There’s also the option of holding all the extra data you need in tool.uv. In fact, that’s precisely the point of the tool namespace, to hold data that is of use to one particular tool but which doesn’t translate well to other tools. I appreciate that using tool.uv might be less convenient for you compared to having first class support in the standard, but it’s less convenient for us to have to express highly uv-specific concepts in terms that apply to all users of the spec.

Can you demonstrate that for hatch, PDM, pip-tools or any other locking tool? I don’t dispute that it’s a useful property for the users uv is targeting, but are those use cases ones that we want to demand that the whole packaging ecosystem supports? Again my point here is that unless we make certain lockfile features optional, all tools need to support them. And if features are optional, interoperability is compromised.

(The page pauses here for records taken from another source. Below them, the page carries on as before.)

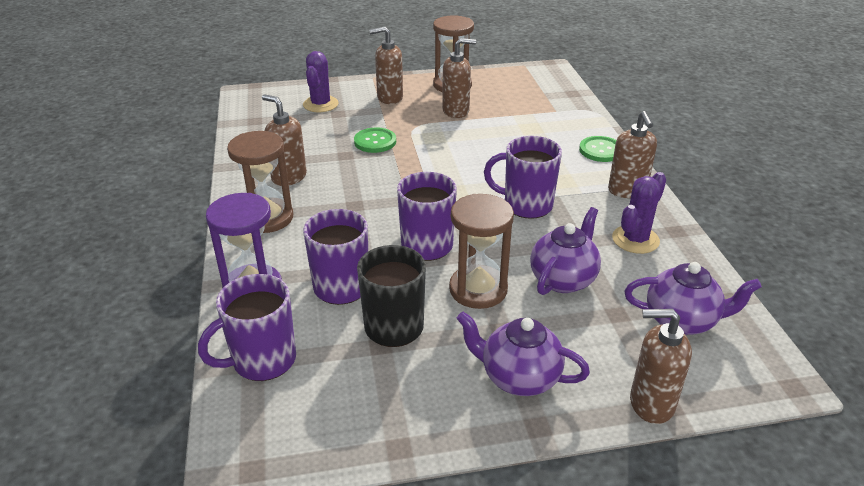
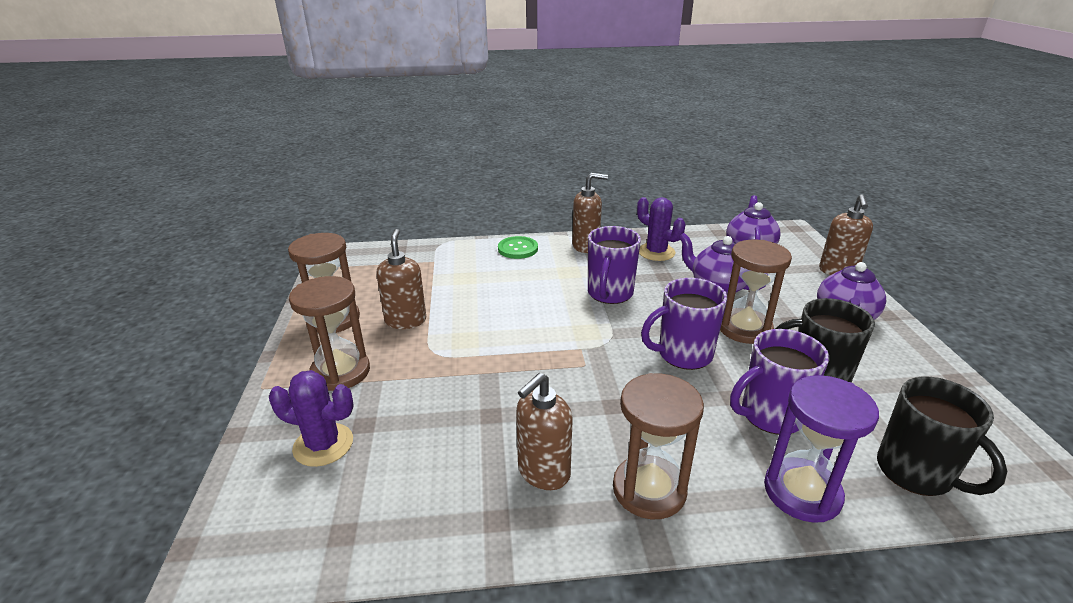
camera: 85 degrees left, 5 degrees down
purple mug [198,274,296,381] -> black mug [877,376,1007,496]
green button [354,127,396,153] -> none
brown soap dispenser [369,27,403,104] -> brown hourglass [289,276,370,391]

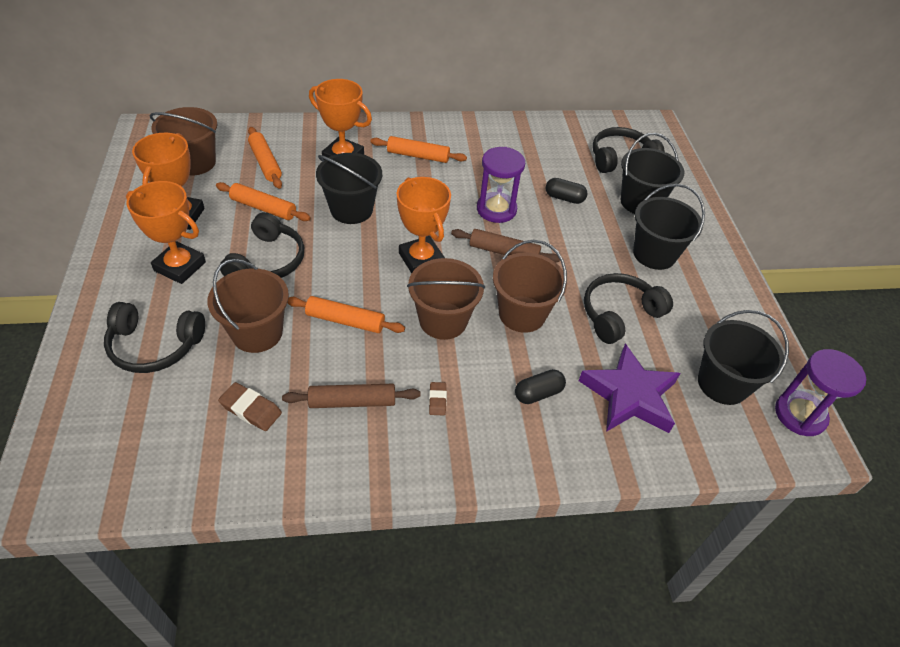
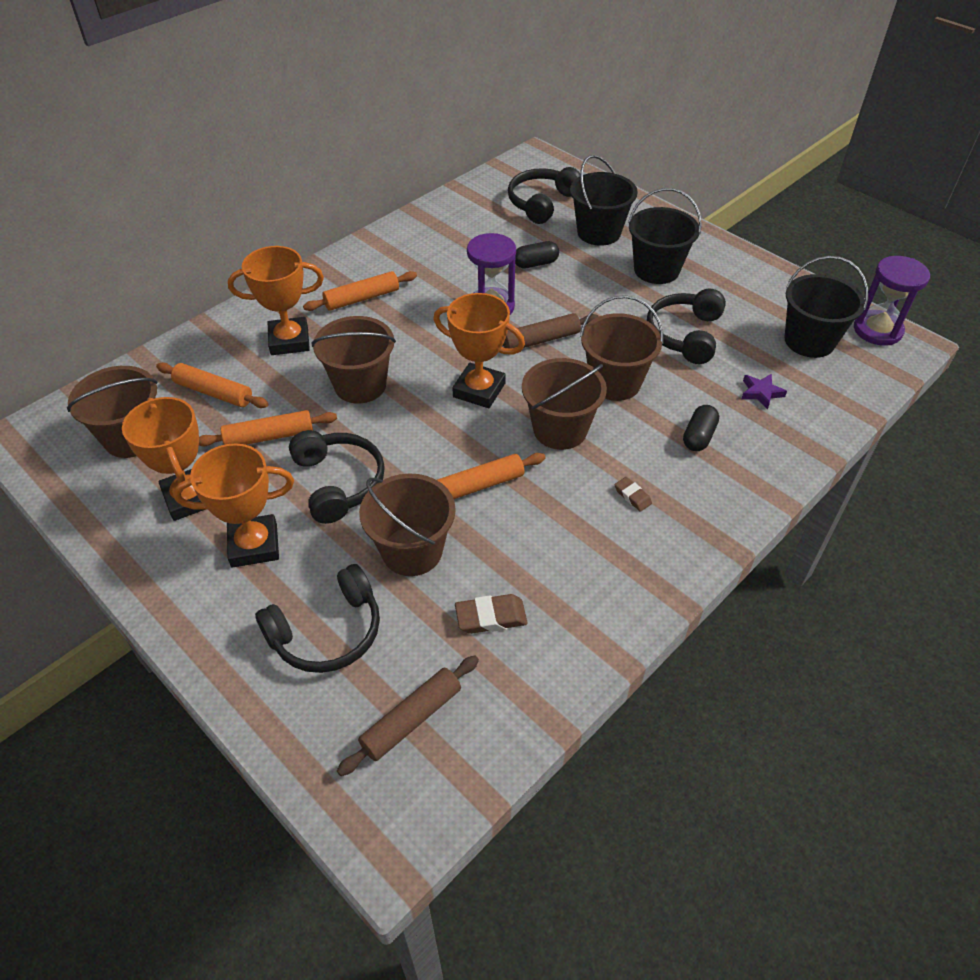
camera: 35 degrees left, 0 degrees up
brown rolling pin [282,384,420,408] -> brown rolling pin moved to [337,655,479,776]
black bucket [316,153,382,224] -> brown bucket [312,316,396,403]
purple star [579,344,680,433] -> purple star [741,374,787,409], size x0.44

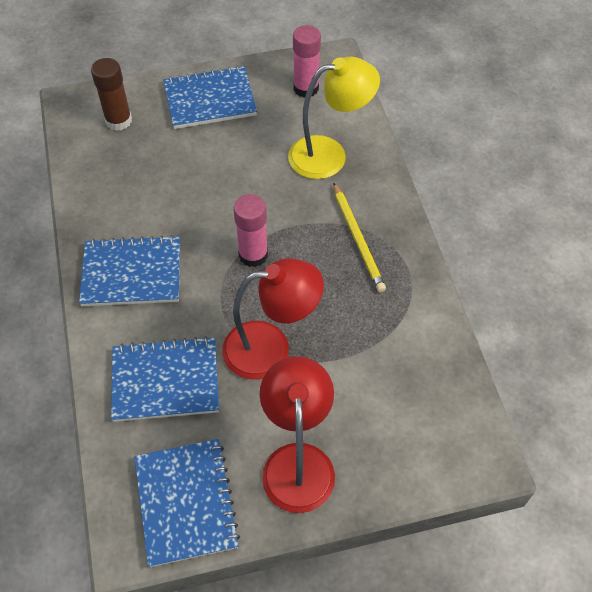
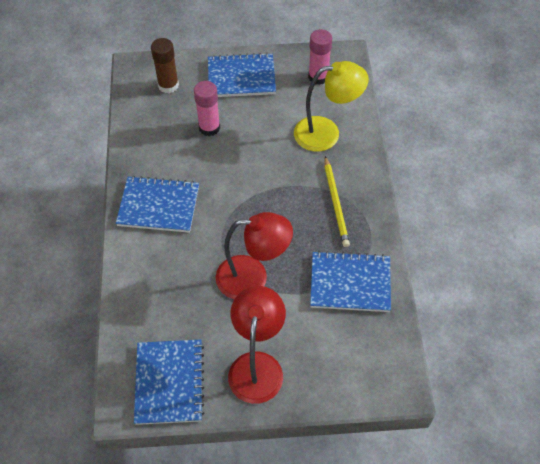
camera: 10 degrees right, 0 degrees up
blue notebook [111,336,219,422] -> blue notebook moved to [310,251,391,312]
pink glue stick [234,194,268,267] -> pink glue stick moved to [194,81,220,136]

Understood. But hatch seems content to use multiple lockfiles. Should we require them to handle this feature just so they can consume lockfiles that were produced by uv? The tool namespace is where you’re intended to put things that are specific to your tool, that aren’t expected to be supported by other tools.

I don’t have an opinion on this. I’m trying to establish (a) whether “allow multiple entrypoints to the lockfile” is something we should support, and (b) how we express that support in a usable, generic way.

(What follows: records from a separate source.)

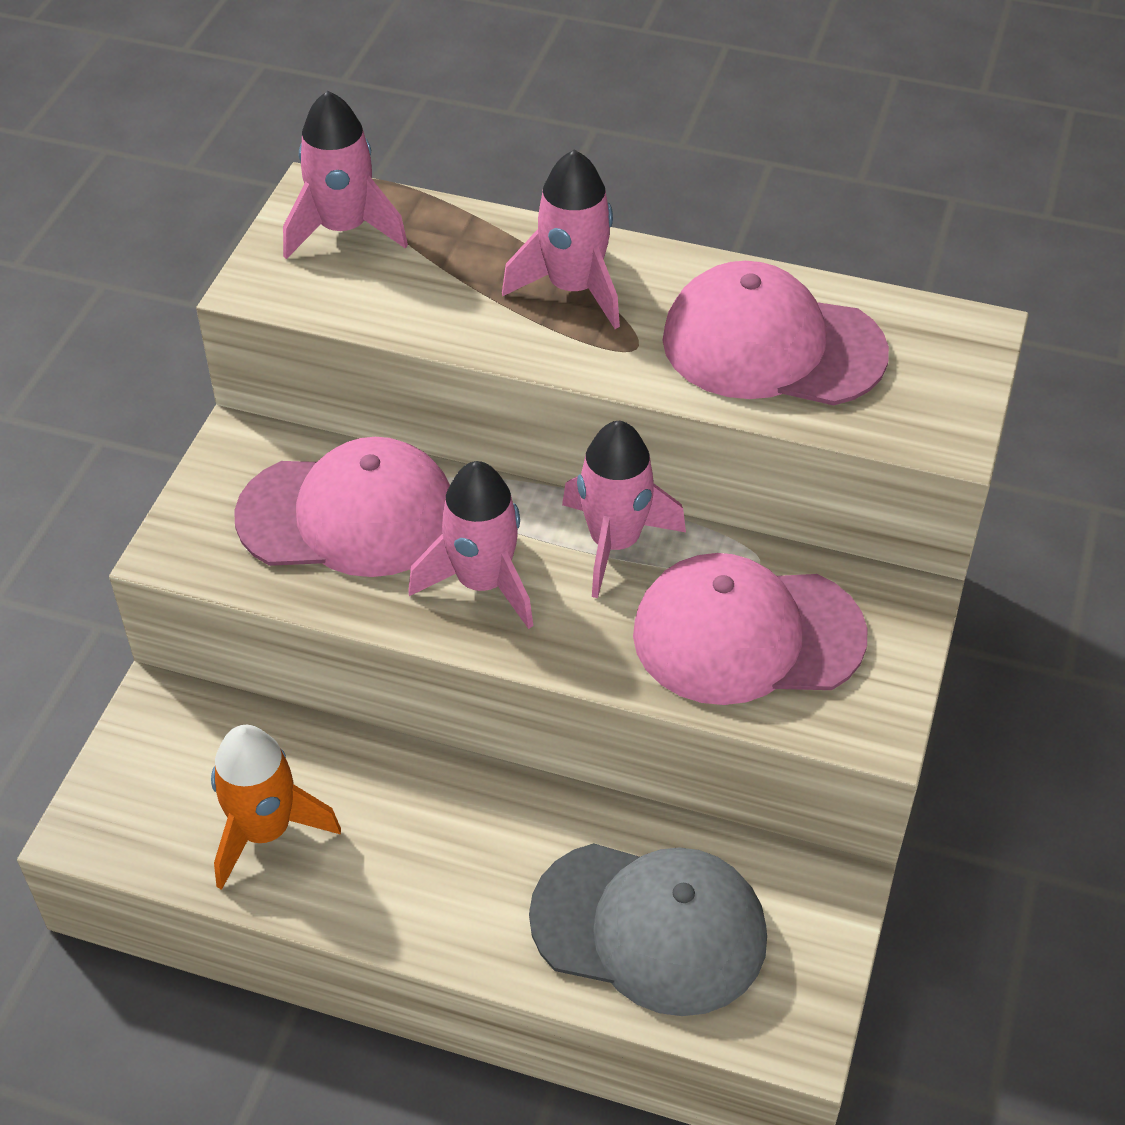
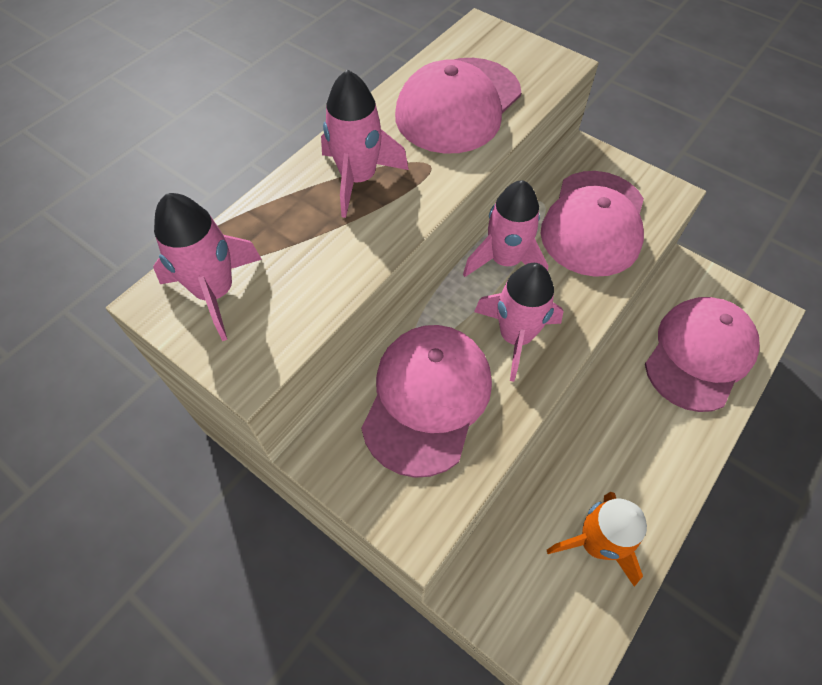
camera: 70 degrees left, 10 degrees up
grey cap [529,843,767,1016] -> pink cap [645,297,760,412]

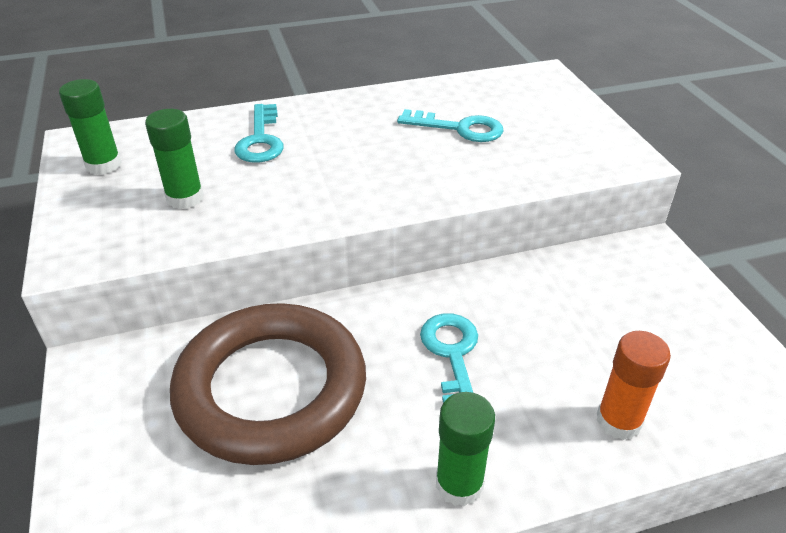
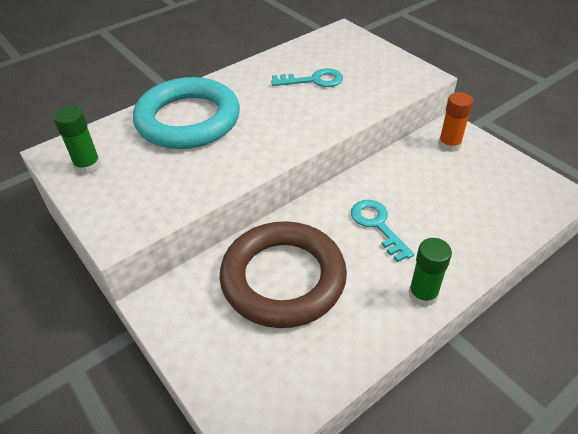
camera: 20 degrees left, 5 degrees up
green glue stick [145,109,204,209] -> none
turquoise key [234,104,284,162] -> turquoise ring [133,77,240,149]
orange glue stick [596,331,671,440] -> orange glue stick moved to [438,92,473,152]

To summarise my opinions here:

I don’t care about implementation details or what data structures end up in the lockfile.
I want the lockfile spec to be something that existing workflow tools can use with as little friction as possible.
I don’t want to claim we’re creating a lockfile standard if uv’s lockfiles can only be consumed by uv, or PDM’s can only be consumed by PDM, etc.
In particular, it’s critical for me that when handed a lockfile^[1], no matter what tool produced it, a user should be able to create an environment from it using their tool of choice. This one’s pretty much a dealbreaker for me - both as PEP delegate and as a pip maintainer (because pip is likely to be the “tool of choice” for a lot of people).
I want the installer side to be as braindead simple as possible. That’s the “no resolve at install time” constraint, and we have that covered already.

Also, as a pip maintainer, I expect users to ask pip to support installing from a standard lockfile. I’m happy that the installation algorithm will be simple enough that this won’t cause us any problems. But I’m really struggling to work out what command line options we’ll need to support. pip install --lockfile pylock.toml is an obvious mininum. But how does the user specify a “root”? What is a “root”? Is it a package name? Is pkg[extra] valid? If so, we presumably don’t want to support the full requirement spec, so what is the syntax we support here? The PEP (and ultimately the lockfile spec) needs to answer these questions, or pip won’t be able to design a standards-compliant UI that supports this feature.

I’m OK if the lockfile has to be created using a “only use portable features” flag of some form - it’s fine to support tool-specific features, but creating a lockfile for distribution should be easy and natural to do. And use of non-portable features like information in the tool section should be instantly recognisable by consumers, so they can report the problem. ↩︎

charliermarsh · September 21, 2024, 1:41pm

Really critical point(s), and they get back to the fact that the lockfile standard we’re discussing here is really attempting to do a few different things.

As an example, I actually don’t know the answer to this: do Hatch, PDM, etc. plan to support installing from lockfiles that aren’t produced by those tools? Or do they intend to use this format to facilitate interoperability with other installers, like pip?

charliermarsh · September 21, 2024, 1:43pm

To answer this concretely: for uv, at least given the scope that has been discussed this far, we can support creating an environment from a lockfile produced by any tool. But I doubt that we can reliably update that lockfile, since we may rely on tool-specific metadata in the lockfile to facilitate resolution, or something to that effect.